Would it be possible to write out each entry below exactly, without the pictures?

(Entries from a dataset)

· · · ·

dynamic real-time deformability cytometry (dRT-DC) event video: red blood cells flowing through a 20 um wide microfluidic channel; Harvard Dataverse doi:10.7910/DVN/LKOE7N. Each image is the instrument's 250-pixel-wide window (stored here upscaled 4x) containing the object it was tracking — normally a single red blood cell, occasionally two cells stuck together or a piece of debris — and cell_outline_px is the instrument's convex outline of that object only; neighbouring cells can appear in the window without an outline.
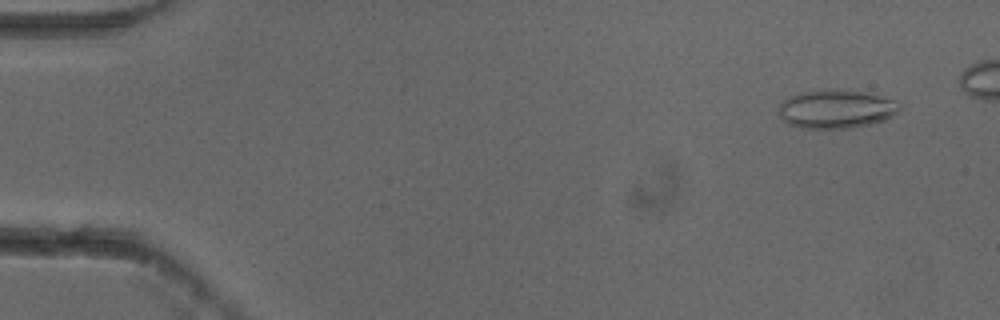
{"species": "common noctule bat (a hibernating species)", "species_latin": "Nyctalus noctula", "temperature_condition": "cold", "stored_images_in_passage": 10, "camera_frame_rate_fps": 3000, "um_per_image_px": 0.085, "animal": {"sex": "female"}, "frame": {"image": 1, "passage_image": 4, "time_ms": 1.0, "image_size_px": [1000, 320], "cell_outline_px": [[900, 108], [892, 116], [884, 120], [852, 128], [800, 128], [788, 124], [780, 116], [780, 104], [784, 100], [792, 96], [804, 92], [868, 92], [896, 100], [900, 104]], "centroid_in_image_um": [71.11, 9.31], "position_along_channel_um": 13.9, "area_um2": 26.24}}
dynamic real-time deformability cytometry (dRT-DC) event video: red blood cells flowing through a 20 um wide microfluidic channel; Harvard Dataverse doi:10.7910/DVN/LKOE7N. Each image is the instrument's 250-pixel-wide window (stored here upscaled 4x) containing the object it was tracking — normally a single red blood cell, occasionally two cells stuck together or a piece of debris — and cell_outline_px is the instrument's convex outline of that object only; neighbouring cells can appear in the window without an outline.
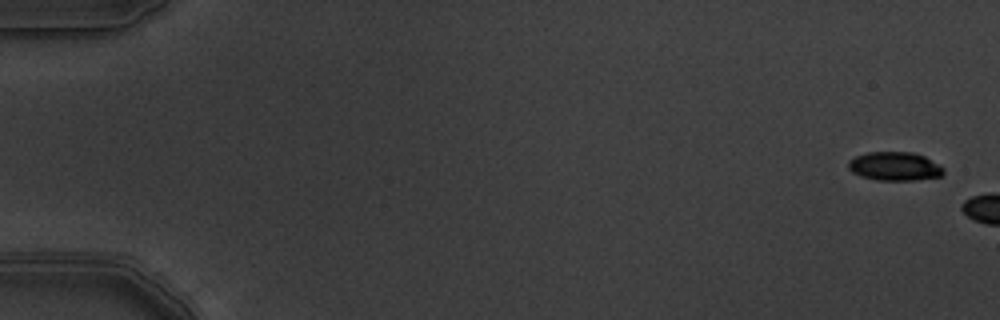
{"species": "common noctule bat (a hibernating species)", "species_latin": "Nyctalus noctula", "temperature_condition": "warm", "stored_images_in_passage": 3, "camera_frame_rate_fps": 3000, "um_per_image_px": 0.085, "animal": {"sex": "male", "body_mass_g": 19.5, "forearm_length_mm": 54.6}, "frame": {"image": 1, "passage_image": 1, "time_ms": 0.0, "image_size_px": [1000, 320], "cell_outline_px": [[944, 176], [916, 180], [876, 180], [860, 176], [852, 172], [848, 168], [848, 160], [856, 156], [868, 152], [912, 152], [924, 156], [944, 168]], "centroid_in_image_um": [76.05, 14.14], "position_along_channel_um": 9.0, "area_um2": 16.01}}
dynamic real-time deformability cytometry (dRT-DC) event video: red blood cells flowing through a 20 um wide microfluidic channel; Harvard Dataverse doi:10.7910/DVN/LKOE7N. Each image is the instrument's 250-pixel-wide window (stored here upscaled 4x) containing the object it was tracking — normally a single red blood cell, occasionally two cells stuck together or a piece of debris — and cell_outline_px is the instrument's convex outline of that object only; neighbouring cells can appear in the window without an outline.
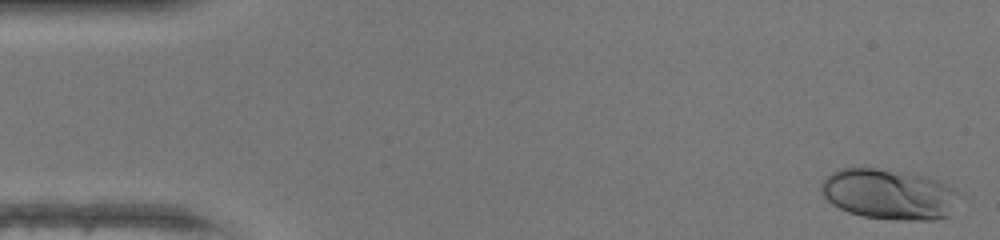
{"species": "human", "species_latin": "Homo sapiens", "temperature_condition": "warm", "stored_images_in_passage": 47, "camera_frame_rate_fps": 3000, "um_per_image_px": 0.085, "donor": {"sex": "female"}, "frame": {"image": 1, "passage_image": 1, "time_ms": 0.0, "image_size_px": [1000, 240], "cell_outline_px": [[956, 192], [948, 216], [936, 220], [896, 220], [864, 216], [848, 212], [832, 204], [824, 196], [820, 188], [820, 184], [832, 172], [840, 168], [876, 168], [908, 172], [928, 176], [940, 180], [956, 188]], "centroid_in_image_um": [75.54, 16.49], "position_along_channel_um": 9.5, "area_um2": 40.46}}
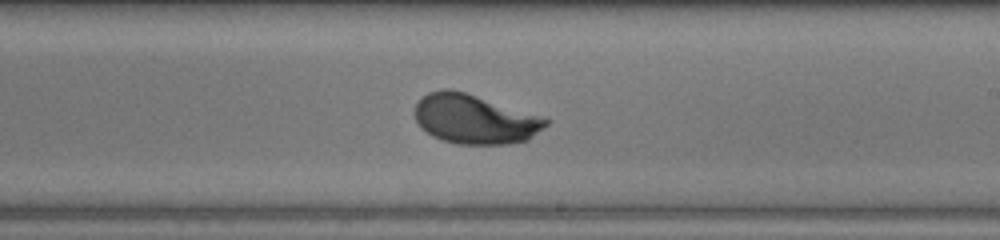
{"frame": {"image": 2, "passage_image": 27, "time_ms": 8.667, "image_size_px": [1000, 240], "cell_outline_px": [[552, 120], [548, 124], [528, 140], [508, 144], [460, 144], [444, 140], [432, 136], [420, 128], [412, 112], [416, 100], [428, 92], [444, 88], [448, 88], [464, 92], [544, 116]], "centroid_in_image_um": [40.32, 10.11], "position_along_channel_um": 248.7, "area_um2": 38.15}}
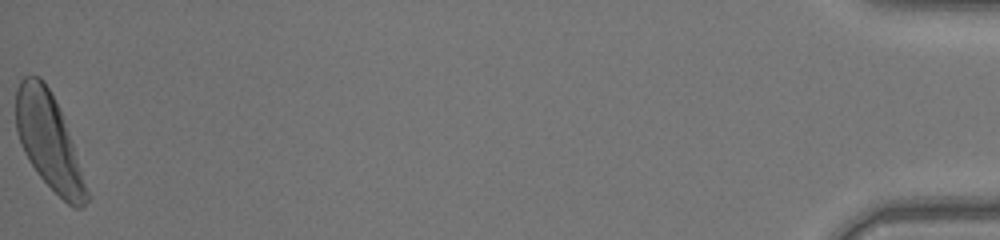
{"frame": {"image": 3, "passage_image": 47, "time_ms": 15.333, "image_size_px": [1000, 240], "cell_outline_px": [[88, 200], [84, 208], [72, 208], [36, 172], [28, 160], [20, 144], [16, 128], [16, 88], [20, 80], [24, 76], [40, 76], [44, 80], [60, 112], [72, 144], [88, 192]], "centroid_in_image_um": [4.11, 12.01], "position_along_channel_um": 431.1, "area_um2": 38.32}, "authors_computed_cell_mechanics": {"area_um2": 37.57, "velocity_mm_per_s": 4.35, "shape_relaxation_time_tau1_ms": 2.1527, "shape_relaxation_time_tau2_ms": null, "deformation_change_tau1": 0.1644, "deformation_change_tau2": null}}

· · · ·

__RESULT FOR THIS EXERCISE__:
dynamic real-time deformability cytometry (dRT-DC) event video: red blood cells flowing through a 20 um wide microfluidic channel; Harvard Dataverse doi:10.7910/DVN/LKOE7N. Each image is the instrument's 250-pixel-wide window (stored here upscaled 4x) containing the object it was tracking — normally a single red blood cell, occasionally two cells stuck together or a piece of debris — and cell_outline_px is the instrument's convex outline of that object only; neighbouring cells can appear in the window without an outline.
{"species": "common noctule bat (a hibernating species)", "species_latin": "Nyctalus noctula", "temperature_condition": "cold", "stored_images_in_passage": 10, "camera_frame_rate_fps": 3000, "um_per_image_px": 0.085, "animal": {"sex": "female"}, "frame": {"image": 1, "passage_image": 4, "time_ms": 1.0, "image_size_px": [1000, 320], "cell_outline_px": [[900, 108], [892, 116], [884, 120], [852, 128], [800, 128], [788, 124], [780, 116], [780, 104], [784, 100], [792, 96], [804, 92], [868, 92], [896, 100], [900, 104]], "centroid_in_image_um": [71.11, 9.31], "position_along_channel_um": 13.9, "area_um2": 26.24}}
dynamic real-time deformability cytometry (dRT-DC) event video: red blood cells flowing through a 20 um wide microfluidic channel; Harvard Dataverse doi:10.7910/DVN/LKOE7N. Each image is the instrument's 250-pixel-wide window (stored here upscaled 4x) containing the object it was tracking — normally a single red blood cell, occasionally two cells stuck together or a piece of debris — and cell_outline_px is the instrument's convex outline of that object only; neighbouring cells can appear in the window without an outline.
{"species": "common noctule bat (a hibernating species)", "species_latin": "Nyctalus noctula", "temperature_condition": "warm", "stored_images_in_passage": 3, "camera_frame_rate_fps": 3000, "um_per_image_px": 0.085, "animal": {"sex": "male", "body_mass_g": 19.5, "forearm_length_mm": 54.6}, "frame": {"image": 1, "passage_image": 1, "time_ms": 0.0, "image_size_px": [1000, 320], "cell_outline_px": [[944, 176], [916, 180], [876, 180], [860, 176], [852, 172], [848, 168], [848, 160], [856, 156], [868, 152], [912, 152], [924, 156], [944, 168]], "centroid_in_image_um": [76.05, 14.14], "position_along_channel_um": 9.0, "area_um2": 16.01}}
dynamic real-time deformability cytometry (dRT-DC) event video: red blood cells flowing through a 20 um wide microfluidic channel; Harvard Dataverse doi:10.7910/DVN/LKOE7N. Each image is the instrument's 250-pixel-wide window (stored here upscaled 4x) containing the object it was tracking — normally a single red blood cell, occasionally two cells stuck together or a piece of debris — and cell_outline_px is the instrument's convex outline of that object only; neighbouring cells can appear in the window without an outline.
{"species": "human", "species_latin": "Homo sapiens", "temperature_condition": "warm", "stored_images_in_passage": 47, "camera_frame_rate_fps": 3000, "um_per_image_px": 0.085, "donor": {"sex": "female"}, "frame": {"image": 1, "passage_image": 1, "time_ms": 0.0, "image_size_px": [1000, 240], "cell_outline_px": [[956, 192], [948, 216], [936, 220], [896, 220], [864, 216], [848, 212], [832, 204], [824, 196], [820, 188], [820, 184], [832, 172], [840, 168], [876, 168], [908, 172], [928, 176], [940, 180], [956, 188]], "centroid_in_image_um": [75.54, 16.49], "position_along_channel_um": 9.5, "area_um2": 40.46}}
{"frame": {"image": 2, "passage_image": 27, "time_ms": 8.667, "image_size_px": [1000, 240], "cell_outline_px": [[552, 120], [548, 124], [528, 140], [508, 144], [460, 144], [444, 140], [432, 136], [420, 128], [412, 112], [416, 100], [428, 92], [444, 88], [448, 88], [464, 92], [544, 116]], "centroid_in_image_um": [40.32, 10.11], "position_along_channel_um": 248.7, "area_um2": 38.15}}
{"frame": {"image": 3, "passage_image": 47, "time_ms": 15.333, "image_size_px": [1000, 240], "cell_outline_px": [[88, 200], [84, 208], [72, 208], [36, 172], [28, 160], [20, 144], [16, 128], [16, 88], [20, 80], [24, 76], [40, 76], [44, 80], [60, 112], [72, 144], [88, 192]], "centroid_in_image_um": [4.11, 12.01], "position_along_channel_um": 431.1, "area_um2": 38.32}, "authors_computed_cell_mechanics": {"area_um2": 37.57, "velocity_mm_per_s": 4.35, "shape_relaxation_time_tau1_ms": 2.1527, "shape_relaxation_time_tau2_ms": null, "deformation_change_tau1": 0.1644, "deformation_change_tau2": null}}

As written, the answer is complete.